## Exercise aim
Restate the following data in its entirety, word for word and without images.

*** Data extract ***

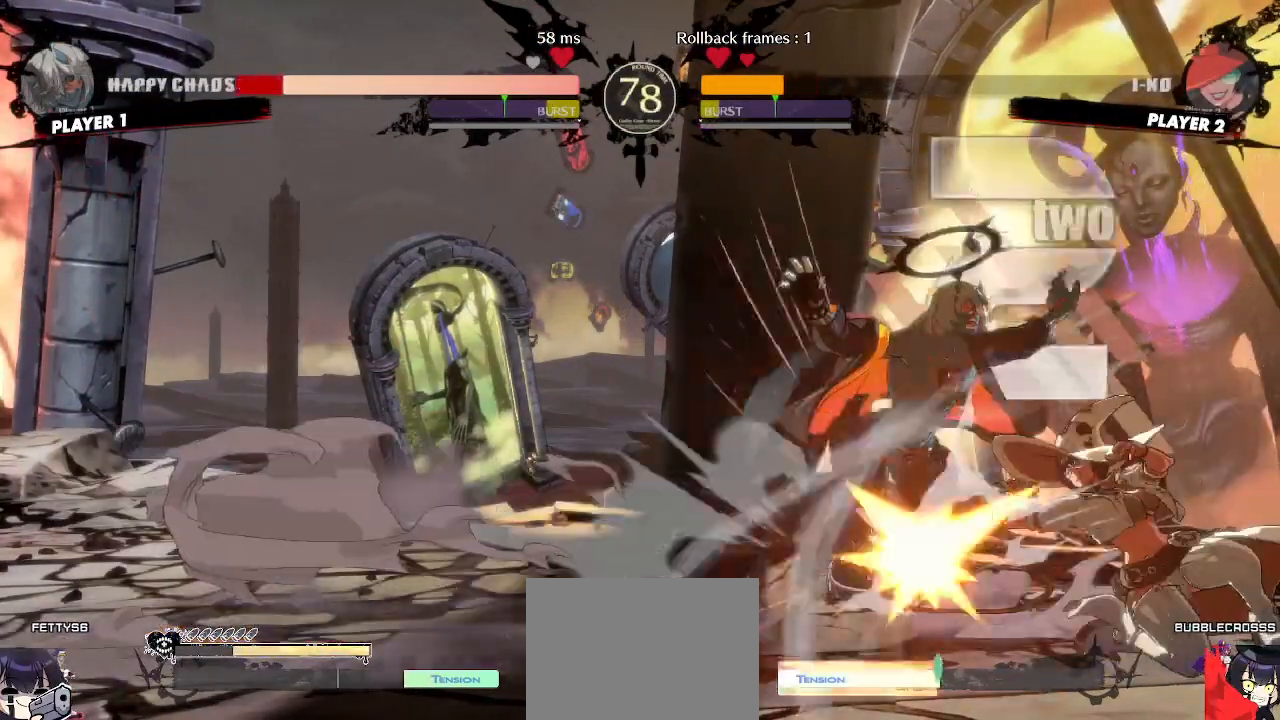
{"buttons": [], "events": [[350, "DPAD_DOWN", "up"], [367, "DPAD_LEFT", "up"]]}
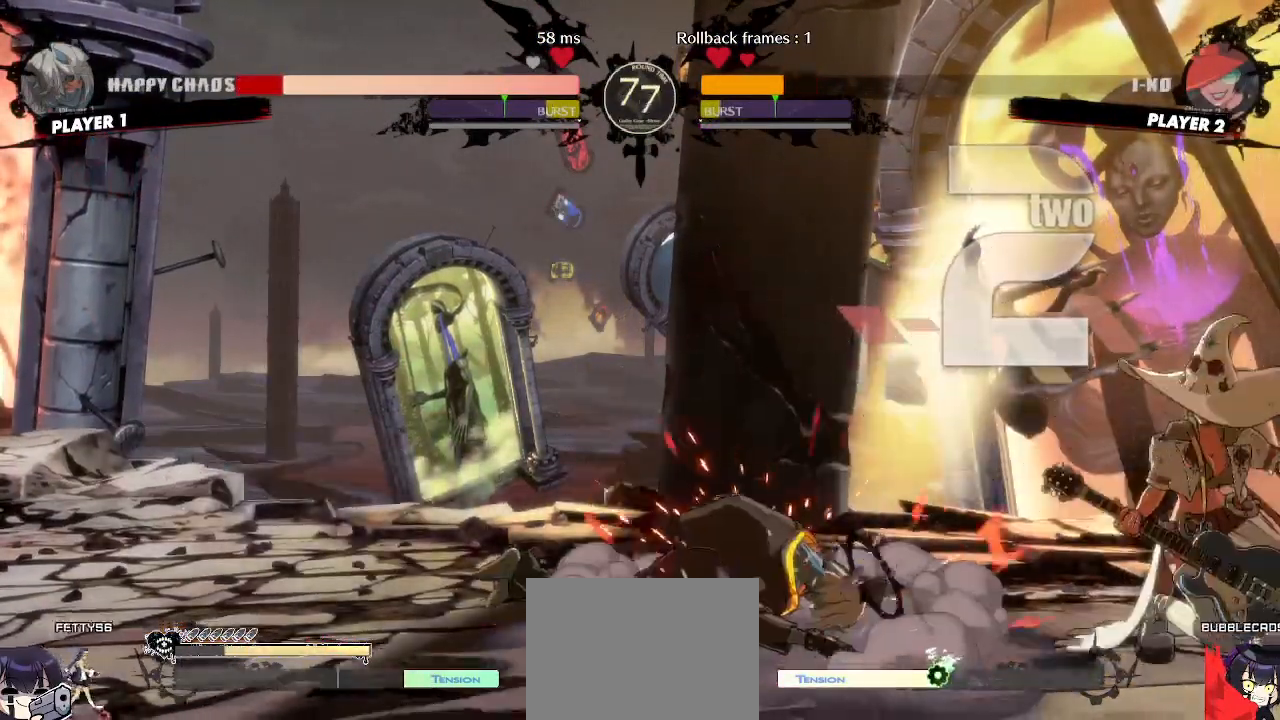
{"buttons": ["DPAD_LEFT"], "events": [[17, "DPAD_LEFT", "down"]]}
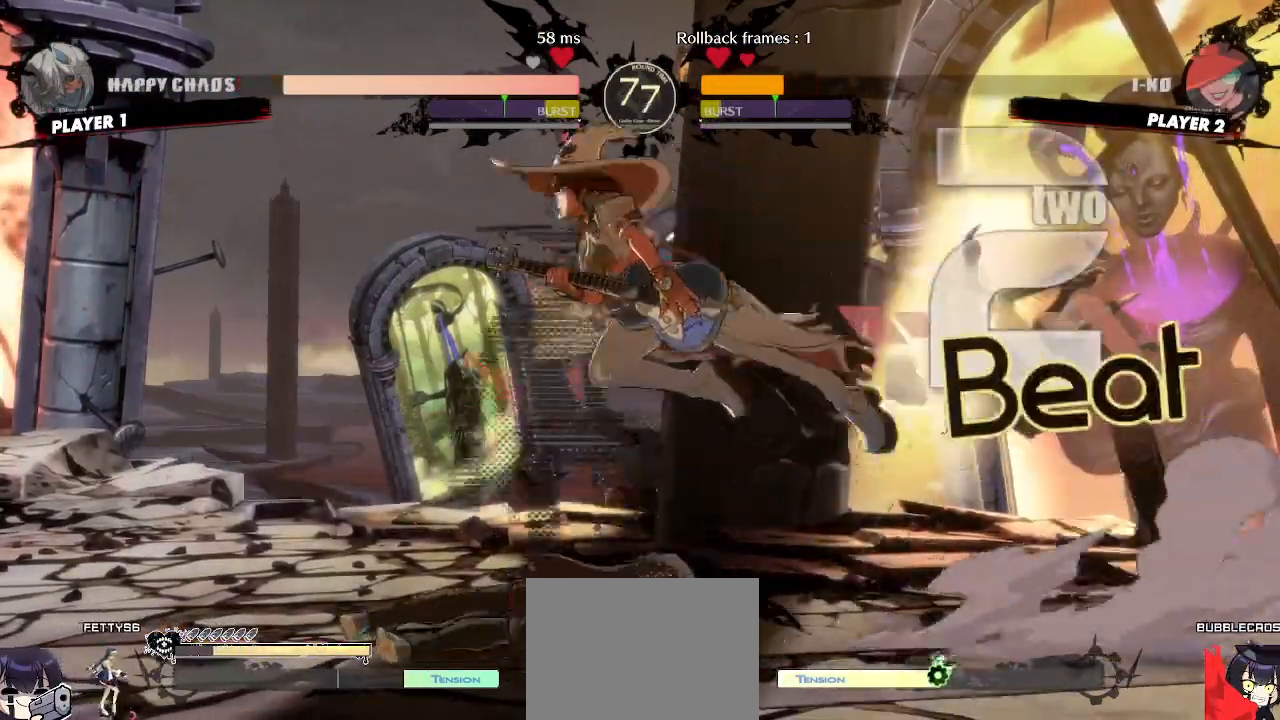
{"buttons": ["DPAD_DOWN", "DPAD_RIGHT"], "events": [[150, "DPAD_LEFT", "up"], [150, "DPAD_RIGHT", "down"], [250, "DPAD_RIGHT", "up"], [283, "DPAD_LEFT", "down"], [383, "DPAD_LEFT", "up"], [433, "DPAD_RIGHT", "down"], [483, "DPAD_DOWN", "down"]]}
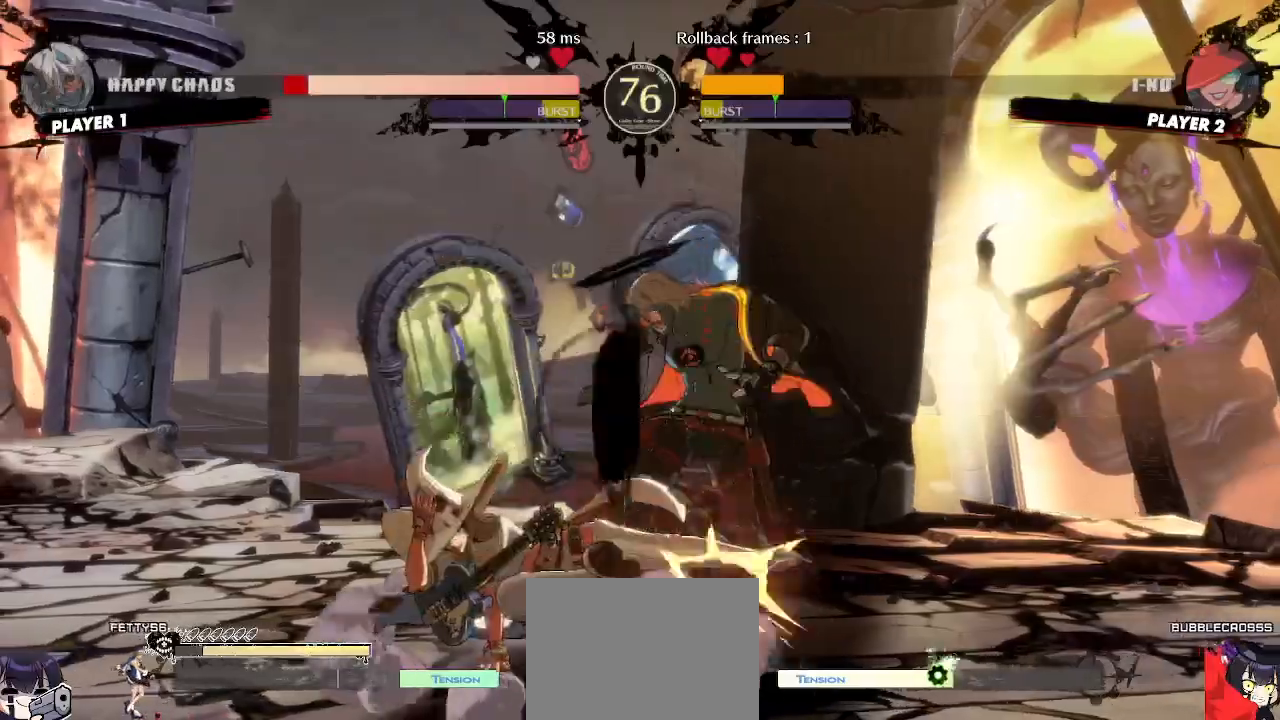
{"buttons": ["DPAD_DOWN", "DPAD_RIGHT"], "events": []}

*** End of Data extract ***

## Task answer
{"buttons": [], "events": [[350, "DPAD_DOWN", "up"], [367, "DPAD_LEFT", "up"]]}
{"buttons": ["DPAD_LEFT"], "events": [[17, "DPAD_LEFT", "down"]]}
{"buttons": ["DPAD_DOWN", "DPAD_RIGHT"], "events": [[150, "DPAD_LEFT", "up"], [150, "DPAD_RIGHT", "down"], [250, "DPAD_RIGHT", "up"], [283, "DPAD_LEFT", "down"], [383, "DPAD_LEFT", "up"], [433, "DPAD_RIGHT", "down"], [483, "DPAD_DOWN", "down"]]}
{"buttons": ["DPAD_DOWN", "DPAD_RIGHT"], "events": []}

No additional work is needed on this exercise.